Poems often share similar themes or ideas with other poems. Some themes involve love, nature, or death. Forgiving My Father by Lucille Clifton and Those Winter Sundays by Robert Hayden share the theme of relationships involving parent and child. Although they share the same theme, they share it in different ways. Forgiving my Father shows a negative and later forgotten relationship between a daughter and father, and Those Winter Sundays shows an apparent (or seemingly) positive but  undesirable relationship between son and father.

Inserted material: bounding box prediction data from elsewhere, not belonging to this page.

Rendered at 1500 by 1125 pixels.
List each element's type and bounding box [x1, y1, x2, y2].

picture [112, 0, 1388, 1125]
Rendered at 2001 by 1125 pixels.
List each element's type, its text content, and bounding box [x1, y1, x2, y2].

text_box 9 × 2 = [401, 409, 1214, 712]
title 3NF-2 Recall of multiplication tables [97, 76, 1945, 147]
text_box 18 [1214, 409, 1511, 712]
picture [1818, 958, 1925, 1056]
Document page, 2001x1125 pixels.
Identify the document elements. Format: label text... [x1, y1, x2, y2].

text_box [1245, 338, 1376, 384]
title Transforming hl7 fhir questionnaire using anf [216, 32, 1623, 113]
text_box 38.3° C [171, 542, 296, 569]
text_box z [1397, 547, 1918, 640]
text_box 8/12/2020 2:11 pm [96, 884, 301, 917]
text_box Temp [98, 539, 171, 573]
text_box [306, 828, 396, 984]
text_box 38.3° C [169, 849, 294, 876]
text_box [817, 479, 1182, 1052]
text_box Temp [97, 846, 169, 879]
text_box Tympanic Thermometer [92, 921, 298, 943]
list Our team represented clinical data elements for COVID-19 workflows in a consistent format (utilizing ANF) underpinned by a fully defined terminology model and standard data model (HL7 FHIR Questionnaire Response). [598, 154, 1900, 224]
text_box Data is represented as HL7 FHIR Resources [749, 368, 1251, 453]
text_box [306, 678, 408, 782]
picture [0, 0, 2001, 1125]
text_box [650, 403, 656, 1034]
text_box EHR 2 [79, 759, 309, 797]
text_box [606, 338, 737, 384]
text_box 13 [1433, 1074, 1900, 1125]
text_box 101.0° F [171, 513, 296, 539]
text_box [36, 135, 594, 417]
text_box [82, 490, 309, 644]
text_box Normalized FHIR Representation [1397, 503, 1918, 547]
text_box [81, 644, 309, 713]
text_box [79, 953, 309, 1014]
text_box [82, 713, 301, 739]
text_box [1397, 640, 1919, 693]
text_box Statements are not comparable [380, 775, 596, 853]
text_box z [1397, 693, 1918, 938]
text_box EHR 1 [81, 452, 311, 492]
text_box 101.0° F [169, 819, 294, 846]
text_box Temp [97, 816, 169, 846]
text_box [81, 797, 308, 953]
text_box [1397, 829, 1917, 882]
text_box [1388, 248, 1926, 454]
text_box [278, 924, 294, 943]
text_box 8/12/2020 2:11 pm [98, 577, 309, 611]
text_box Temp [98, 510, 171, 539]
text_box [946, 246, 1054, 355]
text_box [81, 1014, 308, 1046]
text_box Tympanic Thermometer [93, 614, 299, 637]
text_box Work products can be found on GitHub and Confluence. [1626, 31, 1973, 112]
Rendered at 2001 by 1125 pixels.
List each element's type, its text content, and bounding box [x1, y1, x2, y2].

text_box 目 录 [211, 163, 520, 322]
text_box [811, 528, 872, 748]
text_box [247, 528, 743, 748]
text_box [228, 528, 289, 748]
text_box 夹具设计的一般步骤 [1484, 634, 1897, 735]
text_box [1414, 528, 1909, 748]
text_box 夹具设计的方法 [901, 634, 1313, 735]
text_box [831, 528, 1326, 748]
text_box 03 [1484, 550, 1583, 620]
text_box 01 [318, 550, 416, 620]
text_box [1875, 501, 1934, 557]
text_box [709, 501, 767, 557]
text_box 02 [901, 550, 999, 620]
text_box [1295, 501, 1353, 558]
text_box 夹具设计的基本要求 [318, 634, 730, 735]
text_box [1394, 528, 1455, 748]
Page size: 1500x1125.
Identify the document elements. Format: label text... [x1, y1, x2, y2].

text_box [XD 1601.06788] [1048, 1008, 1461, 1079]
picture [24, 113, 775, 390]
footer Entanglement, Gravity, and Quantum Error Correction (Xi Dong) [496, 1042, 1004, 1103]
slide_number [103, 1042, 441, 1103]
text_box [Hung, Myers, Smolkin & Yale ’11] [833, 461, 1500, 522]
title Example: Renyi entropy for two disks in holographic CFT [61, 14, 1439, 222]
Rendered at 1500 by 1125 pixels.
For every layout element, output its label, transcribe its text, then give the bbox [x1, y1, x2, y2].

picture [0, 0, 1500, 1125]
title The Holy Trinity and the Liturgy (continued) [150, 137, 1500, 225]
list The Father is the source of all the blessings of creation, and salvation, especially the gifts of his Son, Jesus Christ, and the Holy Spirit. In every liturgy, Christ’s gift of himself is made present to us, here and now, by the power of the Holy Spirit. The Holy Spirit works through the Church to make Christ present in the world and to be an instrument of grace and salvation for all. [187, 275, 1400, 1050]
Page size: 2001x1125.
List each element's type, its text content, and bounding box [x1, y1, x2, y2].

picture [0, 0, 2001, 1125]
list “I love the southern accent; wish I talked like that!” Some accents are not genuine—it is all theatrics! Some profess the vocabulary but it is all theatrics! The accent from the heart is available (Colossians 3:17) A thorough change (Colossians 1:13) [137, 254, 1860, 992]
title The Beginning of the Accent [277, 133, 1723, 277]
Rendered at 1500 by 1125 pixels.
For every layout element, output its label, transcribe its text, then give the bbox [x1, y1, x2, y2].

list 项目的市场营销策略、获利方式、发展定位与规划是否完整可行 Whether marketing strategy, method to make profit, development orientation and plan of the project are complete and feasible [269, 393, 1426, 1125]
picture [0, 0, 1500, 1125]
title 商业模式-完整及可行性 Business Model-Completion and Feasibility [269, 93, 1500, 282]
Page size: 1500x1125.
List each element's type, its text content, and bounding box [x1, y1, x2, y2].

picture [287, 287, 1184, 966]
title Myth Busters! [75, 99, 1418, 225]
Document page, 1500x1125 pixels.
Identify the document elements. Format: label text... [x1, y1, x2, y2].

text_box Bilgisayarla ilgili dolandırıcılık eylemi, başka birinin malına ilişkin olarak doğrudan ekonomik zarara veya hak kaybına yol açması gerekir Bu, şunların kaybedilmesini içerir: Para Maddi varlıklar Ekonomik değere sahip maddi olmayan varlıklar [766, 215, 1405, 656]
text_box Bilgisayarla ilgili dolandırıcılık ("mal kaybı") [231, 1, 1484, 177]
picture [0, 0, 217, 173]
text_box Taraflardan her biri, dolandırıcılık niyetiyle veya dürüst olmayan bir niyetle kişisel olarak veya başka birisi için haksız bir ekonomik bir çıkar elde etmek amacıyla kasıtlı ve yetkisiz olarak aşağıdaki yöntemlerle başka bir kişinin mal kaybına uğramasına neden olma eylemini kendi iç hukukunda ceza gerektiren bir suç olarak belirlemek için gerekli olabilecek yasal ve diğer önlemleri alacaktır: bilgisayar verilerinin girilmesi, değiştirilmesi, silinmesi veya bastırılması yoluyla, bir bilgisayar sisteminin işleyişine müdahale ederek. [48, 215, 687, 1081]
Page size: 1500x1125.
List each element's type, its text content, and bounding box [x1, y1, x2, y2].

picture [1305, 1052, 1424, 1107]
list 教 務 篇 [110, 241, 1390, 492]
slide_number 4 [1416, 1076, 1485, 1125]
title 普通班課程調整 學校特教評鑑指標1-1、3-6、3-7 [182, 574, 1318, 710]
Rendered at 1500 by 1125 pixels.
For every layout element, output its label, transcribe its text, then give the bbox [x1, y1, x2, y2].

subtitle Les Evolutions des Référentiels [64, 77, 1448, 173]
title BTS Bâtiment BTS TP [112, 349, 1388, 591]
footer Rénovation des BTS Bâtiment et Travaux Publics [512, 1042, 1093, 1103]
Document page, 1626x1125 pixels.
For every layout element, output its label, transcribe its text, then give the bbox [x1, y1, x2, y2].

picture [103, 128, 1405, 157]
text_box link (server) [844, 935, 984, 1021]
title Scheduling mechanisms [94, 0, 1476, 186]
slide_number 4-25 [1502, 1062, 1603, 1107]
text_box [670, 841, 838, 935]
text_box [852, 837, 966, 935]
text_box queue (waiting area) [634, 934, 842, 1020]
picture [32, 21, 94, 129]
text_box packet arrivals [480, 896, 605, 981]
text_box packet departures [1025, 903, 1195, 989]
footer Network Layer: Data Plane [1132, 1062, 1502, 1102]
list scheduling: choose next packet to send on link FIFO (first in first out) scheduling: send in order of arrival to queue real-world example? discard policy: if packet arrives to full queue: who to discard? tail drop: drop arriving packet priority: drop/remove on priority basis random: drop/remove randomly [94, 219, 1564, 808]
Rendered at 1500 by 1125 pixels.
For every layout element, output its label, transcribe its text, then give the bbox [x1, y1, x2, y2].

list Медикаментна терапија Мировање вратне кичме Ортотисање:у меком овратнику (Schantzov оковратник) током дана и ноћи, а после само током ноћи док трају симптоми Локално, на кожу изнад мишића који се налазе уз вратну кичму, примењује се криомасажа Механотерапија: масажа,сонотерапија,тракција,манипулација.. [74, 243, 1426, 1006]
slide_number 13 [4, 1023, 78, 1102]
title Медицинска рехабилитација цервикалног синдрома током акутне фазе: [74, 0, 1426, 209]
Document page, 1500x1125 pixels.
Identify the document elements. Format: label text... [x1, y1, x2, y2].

Forgiving My Father by Lucille Clifton is about a daughter and her relationship with her father. She is reflecting on her relationship with him as he had already passed away. She comes off as angry with her parents because of money problems. She felt angry and bitter towards her father because of his money problems. She refers to her father as an “old liar” suggesting she was on her mother’s side (Clifton, 10). Again speaking about her father she says, “you were the only son of a needy father”. By saying this, she is reflecting on how her father was raised and begins to think maybe it wasn’t all his fault and that was the way he was. She was “side by side in debtor’s boxes” symbolizing the lack of affection in her relationship with her father (Clifton, 22). Towards the end of the poem, she begins to realize that she can’t hold him accountable for the poor condition and relationship and begins to forgive him because she knows she will not get anywhere in life dwelling over the past. 

Those Winter Sundays by Robert Hayden is about a son and his relationship with his father. He talks about how everyday, “Sundays too” (Hayden, 1), he would wake up and his father will have already done the hard stuff around the house to prepare for the day. He would do things like heating the house and polishing his son’s shoes. The narrator describes his dad as hardworking using words like “cracked hands that ached” (Hayden, 3) to show his assiduity and dedication. He talks about how he regrets not being more thankful. In the last stanza, he repeatedly asks “what did I know” (Hayden, 13), meaning he didn’t know any better when he was younger and took his father for granted. Now looking back, he feels bad that he didn’t thank his dad for more after all he had done. 

Those Winter Sundays and Forgiving My Father both talk about relationships with parents at the time when it is too late. In Those Winter Sundays, there is a feeling of regret from the author for not being more thankful for all his father did. However, in Forgiving My Father, the speaker focuses on a negative relationship with the father that is eventually just forgiven because she is tired of holding a useless grudge. These two poems’ main theme focuses on relationships with parents and regrets of how they were handled later on in the author’s lives.